§ **Information given**
────

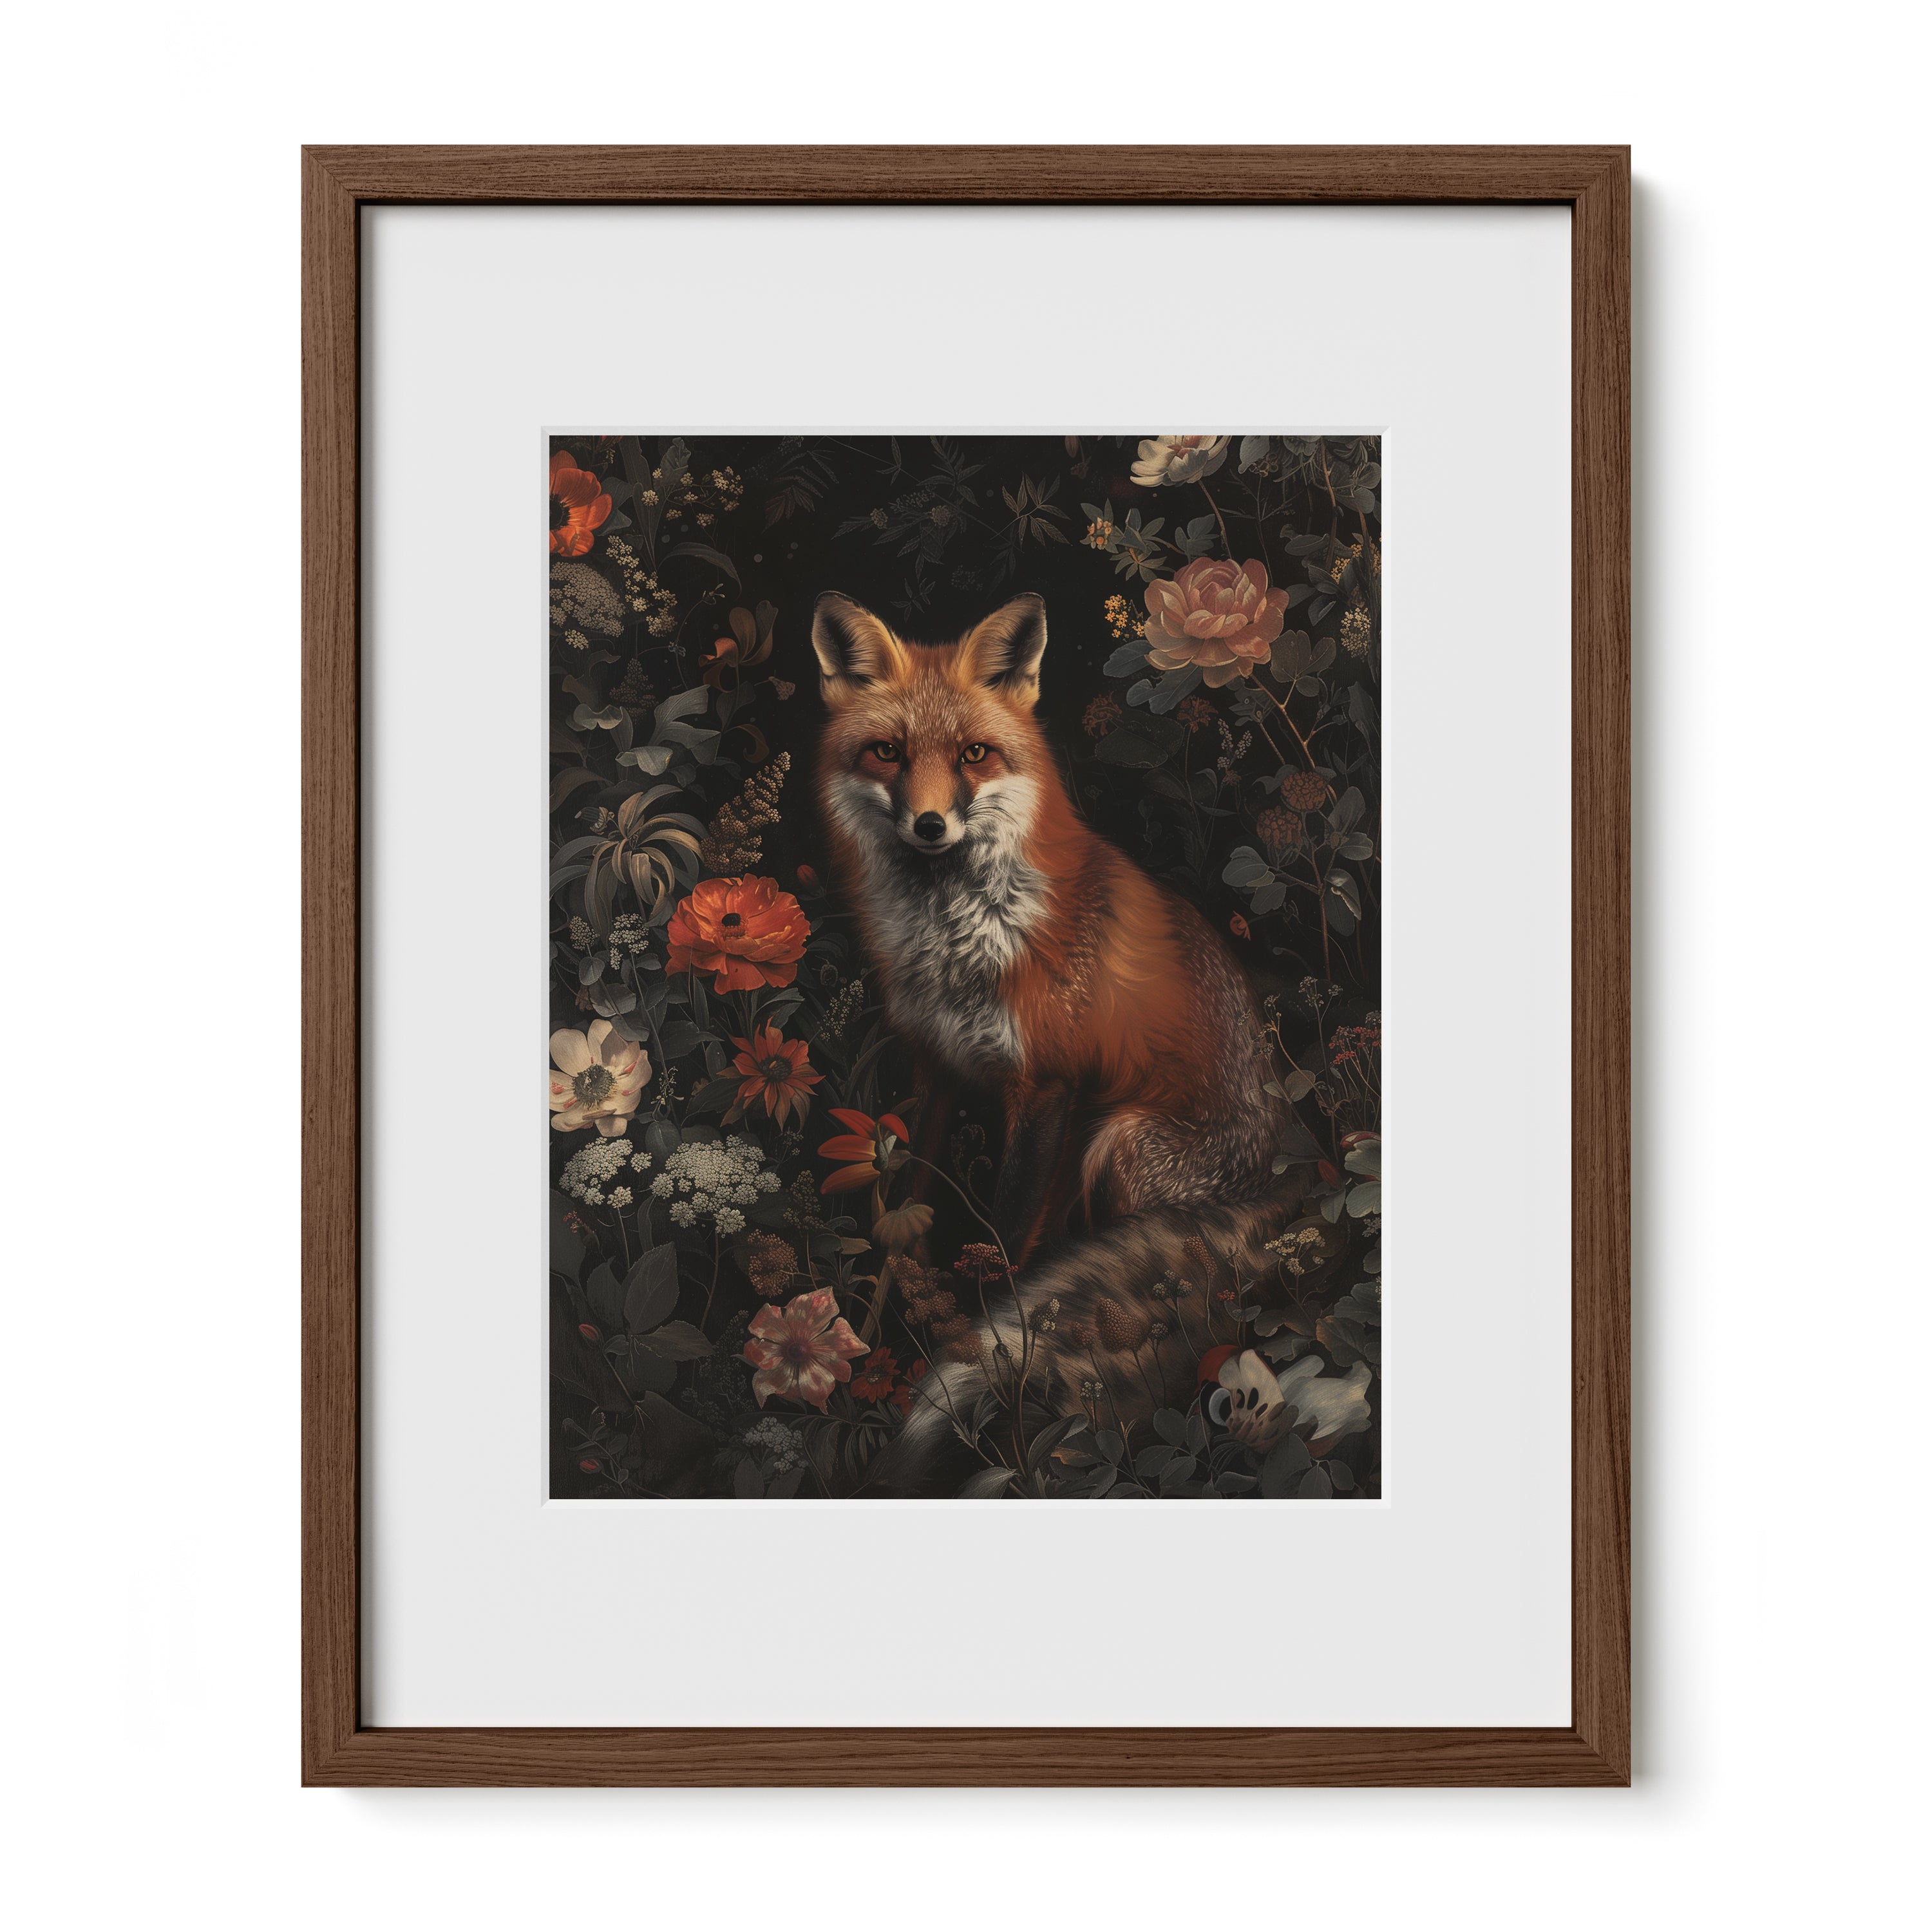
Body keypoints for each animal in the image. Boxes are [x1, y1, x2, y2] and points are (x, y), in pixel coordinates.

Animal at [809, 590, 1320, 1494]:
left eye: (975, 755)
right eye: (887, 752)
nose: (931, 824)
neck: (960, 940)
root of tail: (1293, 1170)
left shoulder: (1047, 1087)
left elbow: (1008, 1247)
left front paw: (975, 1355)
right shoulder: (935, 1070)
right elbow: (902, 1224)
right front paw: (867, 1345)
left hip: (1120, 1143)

────

§ **Required work**
Search the listing above for lines containing "left", and copy them.

§ **Problem solution**
left eye: (975, 755)
left shoulder: (1047, 1087)
left elbow: (1008, 1247)
left front paw: (975, 1355)
left hip: (1120, 1143)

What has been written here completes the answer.